Las medidas burocráticas de China también han afectado a los residentes de las zonas infectadas. Los gobiernos locales han reanudado los métodos que utilizaron durante el bloqueo del año pasado, como el establecimiento de controles de carretera para detener el tráfico, lo que ha afectado gravemente al transporte de suministros médicos y productos de primera necesidad. En los últimos días se han difundido noticias sobre la escasez y la fuerte subida de precios de las verduras, la carne y otros alimentos.

El 17 de enero, varios departamentos de la provincia de Hebei emitieron conjuntamente un aviso solicitando a los gobiernos locales que pusieran fin inmediatamente a este método de bloqueo del tráfico, pero los problemas han persistido. Para evitar que las infecciones aparezcan en sus jurisdicciones y afecten a su propia "actuación política", los burócratas locales han seguido impidiendo la entrada de vehículos y personas.

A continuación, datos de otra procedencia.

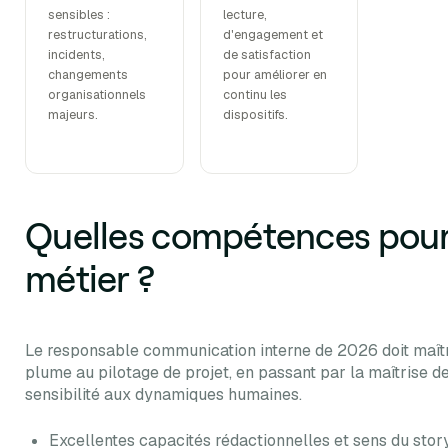
sensibles :
lecture,
restructurations,
d'engagement et
incidents,
de satisfaction
changements
pour améliorer en
organisationnels
continu les
majeurs.
dispositifs.
Quelles compétences pour
métier ?
Le responsable communication interne de 2026 doit maîtri
plume au pilotage de projet, en passant par la maîtrise d
sensibilité aux dynamiques humaines.
Excellentes capacités rédactionnelles et sens du story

La rigidez de la gestión social también está haciendo mella, entre otras cosas, dificultando la búsqueda de tratamiento médico por parte de los pacientes ordinarios. En un caso denunciado, los padres de un bebé prematuro pidieron ayuda en las redes sociales. El niño corría riesgo de ceguera y necesitaba urgentemente una operación ocular en Beijing, pero como el registro de su casa estaba en Hebei, muchos hospitales le negaron el tratamiento. La petición de ayuda despertó la atención popular, obligando finalmente a un hospital de Beijing a tratar al bebé.

Desde el cierre de Wuhan del año pasado, han ocurrido cosas similares en todas las ciudades. Aunque los cierres en China han demostrado ser eficaces contra la pandemia, los medios de comunicación oficiales del Estado ignoran las demandas y dificultades de la gente corriente.

Mientras la clase trabajadora se lleva la peor parte de la pandemia, la riqueza total de las 400 personas más ricas de China se disparó de $1,29 billones a $2,11 billones el año pasado -un aumento global de más del 60%-, según la Lista de Ricos de Forbes 2020.

Esta asombrosa desigualdad va a empeorar. El 15 de enero, Chen Yulu, vicegobernador del Banco Popular de China, afirmó que los precios en China seguirán subiendo "modestamente" en 2021. El aumento de los precios hará más difícil la vida de los hogares de la clase trabajadora.